Cuba célèbre le centenaire de Fidel sur fond de révolution sous pression
Au centième anniversaire de la naissance de Fidel Castro (1926-2016), les Cubains se demandent ce qu'il reste des promesses de la révolution socialiste qu'il a dirigée pendant près d'un demi-siècle, et si ses successeurs sont à la hauteur du défi.
Le Parti communiste cubain célèbre depuis plusieurs jours le défunt "Lider Maximo" - qui a dirigé Cuba de 1959 à 2008 - à travers des expositions, des concerts et des conférences.
Mais cette année, l'anniversaire du 13 août survient alors que Cuba traverse l'une des pires crises de son histoire, avec de graves pénuries de nourriture et d'eau, et des coupures d'électricité chroniques.
Pour de nombreux Cubains, les difficultés actuelles mettent en lumière l'absence du dirigeant, mort il y a dix ans.
Avant de placer le portrait de Castro à sa fenêtre, Leonel Suarez lui donne un baiser. Cet homme de 54 ans collectionne depuis des années des objets révolutionnaires liés au "maître".
S'il était encore vivant, "Fidel aurait une stratégie en ce moment", assure-t-il.
Mais la crise que traverse l'île de 9,4 millions d'habitants est si profonde que lorsqu'un touriste lui a récemment offert 100 dollars pour une photographie de son héros communiste, Leonel Suarez n'a pas pu dire non. "Il faut bien vivre", dit-il.
Les partisans de Fidel Castro se souviennent de lui comme de l'homme qui a guidé Cuba à travers de multiples crises: les invasions soutenues par les Etats-Unis, les embargos, les tentatives d'assassinat et les immenses difficultés provoquées par l'effondrement du principal allié et bienfaiteur de l'île, l'Union soviétique.
"Fidel n'est plus là, et personne n'a les capacités qu'avait Fidel", déplore Rogelio Valdivia, 54 ans, dans son atelier de peinture et de carrosserie de la Vieille Havane, aux murs fissurés.
"Je suis né pendant la Révolution et grâce à elle j'ai pu trouver ma voie", dit-il, en regrettant l'absence du leadership de Fidel Castro dans le Cuba d'aujourd'hui.
- "Responsable de la catastrophe" -
Ceux qui ont soutenu Fidel Castro tout au long de ses années au pouvoir sont parmi les plus durement touchés aujourd'hui.

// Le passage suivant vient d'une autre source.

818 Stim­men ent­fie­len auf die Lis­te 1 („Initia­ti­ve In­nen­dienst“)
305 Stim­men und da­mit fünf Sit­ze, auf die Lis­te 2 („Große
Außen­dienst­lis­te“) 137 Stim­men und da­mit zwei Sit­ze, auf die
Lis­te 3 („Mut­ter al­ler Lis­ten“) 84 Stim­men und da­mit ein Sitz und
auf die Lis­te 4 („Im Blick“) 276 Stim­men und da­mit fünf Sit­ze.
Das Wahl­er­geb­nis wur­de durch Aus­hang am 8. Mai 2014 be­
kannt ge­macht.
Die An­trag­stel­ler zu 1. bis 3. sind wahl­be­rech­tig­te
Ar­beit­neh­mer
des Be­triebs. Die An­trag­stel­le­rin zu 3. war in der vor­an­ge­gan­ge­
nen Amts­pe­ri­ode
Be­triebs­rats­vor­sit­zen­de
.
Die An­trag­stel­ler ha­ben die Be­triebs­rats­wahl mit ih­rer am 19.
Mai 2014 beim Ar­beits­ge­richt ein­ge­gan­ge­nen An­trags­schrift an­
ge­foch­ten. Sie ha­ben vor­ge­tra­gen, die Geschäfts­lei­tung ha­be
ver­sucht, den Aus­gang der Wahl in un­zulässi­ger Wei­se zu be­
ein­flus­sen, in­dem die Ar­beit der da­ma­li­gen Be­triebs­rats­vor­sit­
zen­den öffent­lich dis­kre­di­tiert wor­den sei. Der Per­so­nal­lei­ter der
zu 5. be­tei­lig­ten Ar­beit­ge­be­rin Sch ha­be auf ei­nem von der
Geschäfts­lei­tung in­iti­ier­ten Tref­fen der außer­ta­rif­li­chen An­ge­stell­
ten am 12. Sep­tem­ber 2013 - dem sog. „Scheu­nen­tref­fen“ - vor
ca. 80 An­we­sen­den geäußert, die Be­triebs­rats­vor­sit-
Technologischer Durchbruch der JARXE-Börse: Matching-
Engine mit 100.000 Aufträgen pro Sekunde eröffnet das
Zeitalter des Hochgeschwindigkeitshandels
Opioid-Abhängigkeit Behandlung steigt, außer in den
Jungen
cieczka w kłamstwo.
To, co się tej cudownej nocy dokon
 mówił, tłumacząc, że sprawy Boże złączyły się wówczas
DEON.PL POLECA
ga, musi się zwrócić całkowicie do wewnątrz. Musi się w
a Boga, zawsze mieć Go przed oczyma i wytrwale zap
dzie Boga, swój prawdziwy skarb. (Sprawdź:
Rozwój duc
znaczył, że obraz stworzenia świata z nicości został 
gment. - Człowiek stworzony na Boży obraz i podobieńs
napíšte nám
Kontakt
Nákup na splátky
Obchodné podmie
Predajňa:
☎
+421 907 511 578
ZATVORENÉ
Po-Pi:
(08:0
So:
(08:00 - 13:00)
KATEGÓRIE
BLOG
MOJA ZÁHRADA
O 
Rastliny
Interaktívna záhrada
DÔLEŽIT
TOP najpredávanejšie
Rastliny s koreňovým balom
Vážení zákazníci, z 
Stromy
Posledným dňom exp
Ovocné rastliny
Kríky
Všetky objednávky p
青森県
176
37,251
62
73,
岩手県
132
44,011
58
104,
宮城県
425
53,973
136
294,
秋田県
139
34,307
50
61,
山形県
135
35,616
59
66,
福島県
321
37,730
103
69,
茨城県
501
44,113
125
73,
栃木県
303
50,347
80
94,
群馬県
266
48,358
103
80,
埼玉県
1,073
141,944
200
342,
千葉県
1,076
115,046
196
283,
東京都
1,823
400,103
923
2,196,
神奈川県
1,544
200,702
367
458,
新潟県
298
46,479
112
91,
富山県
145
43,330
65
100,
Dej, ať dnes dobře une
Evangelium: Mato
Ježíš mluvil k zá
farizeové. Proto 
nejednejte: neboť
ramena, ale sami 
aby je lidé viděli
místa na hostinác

Parmi eux se trouve Angela Gutiérrez, 86 ans, qui confie se sentir "déçue" par la direction qu'a prise Cuba.
"Pourquoi coupent-ils autant le courant?", s'agace-t-elle après avoir parcouru plusieurs étals de marché sans rien acheter, les prix étant trop élevés. "Ils sont en train de détruire" la vie des gens, maugrée-t-elle.
L'octogénaire appartient à la génération qui a atteint l'âge adulte sous Fidel Castro et a bénéficié de la santé et de l'éducation gratuite promues par la Révolution. Des avancées qui ont désormais en grande partie disparu.
Pour les détracteurs de Fidel Castro, le problème de Cuba n'est pas l'absence du révolutionnaire, mais plutôt l'héritage qu'il a laissé.
Manuel Cuesta, historien de 63 ans et militant de l'opposition, se souvient avoir vu Fidel Castro dans sa jeunesse comme un "rédempteur" qui avait fait de Cuba ce qu'elle aspirait à être.
Avec le temps, dit-il, cette image s'est estompée à mesure que la réalité de la vie sur l'île s'éloignait des promesses de la Révolution.
Aujourd'hui, M. Cuesta estime que la dégradation des conditions de vie pousse de nombreux Cubains à voir en Fidel Castro "le responsable originel de cette catastrophe nationale".
Hassan Pérez, historien, ancien dirigeant étudiant et proche collaborateur de Fidel Castro, reconnaît que ce centenaire survient dans "les conditions les plus complexes qu'on puisse imaginer".
Le pacte social forgé par la Révolution, admet-il, "s'est érodé" ces dernières années.
Pendant des décennies, Cuba a offert une protection sociale en échange de la discipline politique. Beaucoup de Cubains se demandent désormais si ce pacte tient encore.
Pourtant, pour beaucoup, l'affection portée à Fidel Castro résiste à une vie quotidienne chaque jour plus difficile.
Mildred Barreto, une femme de ménage de 66 ans, reconnaît que le quotidien est une lutte constante. "Avec notre +comandante+, ce n'était pas comme ça", assure-t-elle.